Below are the entries; return exactly the line with "Clarifying the conceptual difference between COV and FV;" and every later line, without anything else.

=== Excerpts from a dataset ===
┌──
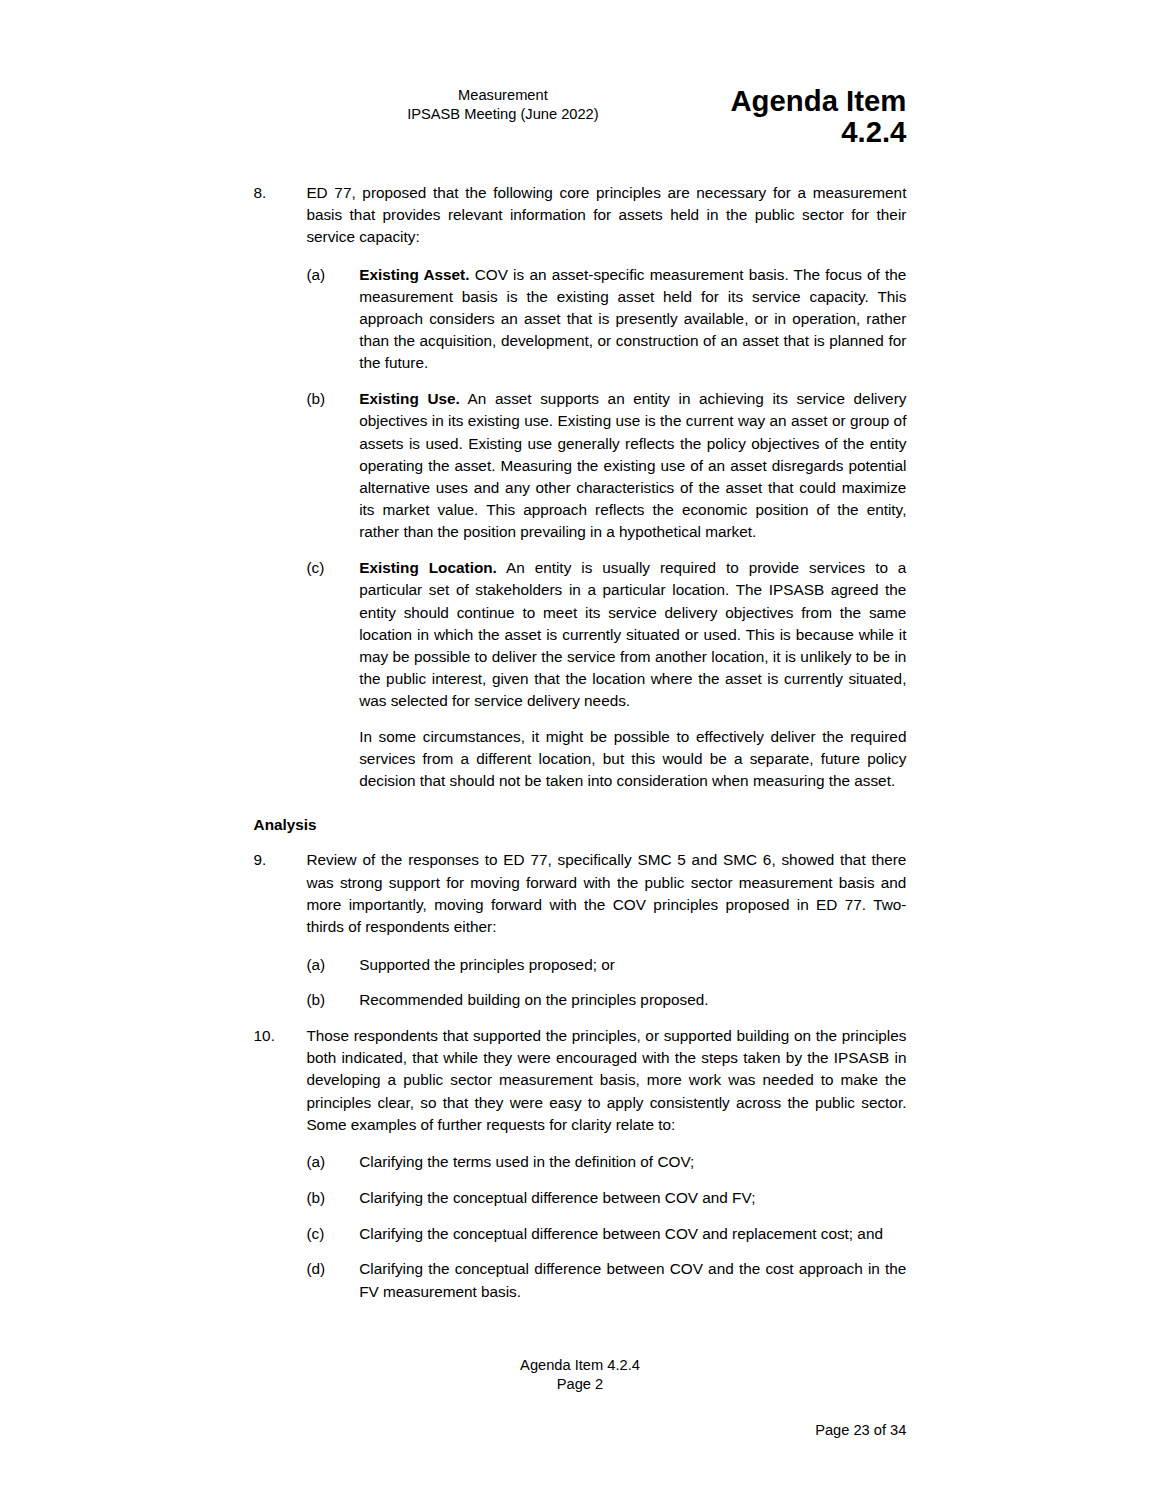Measurement
IPSASB Meeting (June 2022)
Agenda Item
4.2.4
8.
ED 77, proposed that the following core principles are necessary for a measurement basis that provides relevant information for assets held in the public sector for their service capacity:
(a)
Existing Asset. COV is an asset-specific measurement basis. The focus of the measurement basis is the existing asset held for its service capacity. This approach considers an asset that is presently available, or in operation, rather than the acquisition, development, or construction of an asset that is planned for the future.
(b)
Existing Use. An asset supports an entity in achieving its service delivery objectives in its existing use. Existing use is the current way an asset or group of assets is used. Existing use generally reflects the policy objectives of the entity operating the asset. Measuring the existing use of an asset disregards potential alternative uses and any other characteristics of the asset that could maximize its market value. This approach reflects the economic position of the entity, rather than the position prevailing in a hypothetical market.
(c)
Existing Location. An entity is usually required to provide services to a particular set of stakeholders in a particular location. The IPSASB agreed the entity should continue to meet its service delivery objectives from the same location in which the asset is currently situated or used. This is because while it may be possible to deliver the service from another location, it is unlikely to be in the public interest, given that the location where the asset is currently situated, was selected for service delivery needs.
In some circumstances, it might be possible to effectively deliver the required services from a different location, but this would be a separate, future policy decision that should not be taken into consideration when measuring the asset.
Analysis
9.
Review of the responses to ED 77, specifically SMC 5 and SMC 6, showed that there was strong support for moving forward with the public sector measurement basis and more importantly, moving forward with the COV principles proposed in ED 77. Two-thirds of respondents either:
(a)
Supported the principles proposed; or
(b)
Recommended building on the principles proposed.
10.
Those respondents that supported the principles, or supported building on the principles both indicated, that while they were encouraged with the steps taken by the IPSASB in developing a public sector measurement basis, more work was needed to make the principles clear, so that they were easy to apply consistently across the public sector. Some examples of further requests for clarity relate to:
(a)
Clarifying the terms used in the definition of COV;
(b)
Clarifying the conceptual difference between COV and FV;
(c)
Clarifying the conceptual difference between COV and replacement cost; and
(d)
Clarifying the conceptual difference between COV and the cost approach in the FV measurement basis.
Agenda Item 4.2.4
Page 2
Page 23 of 34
└──
=== Final answer ===
Clarifying the conceptual difference between COV and FV;
(c)
Clarifying the conceptual difference between COV and replacement cost; and
(d)
Clarifying the conceptual difference between COV and the cost approach in the FV measurement basis.
Agenda Item 4.2.4
Page 2
Page 23 of 34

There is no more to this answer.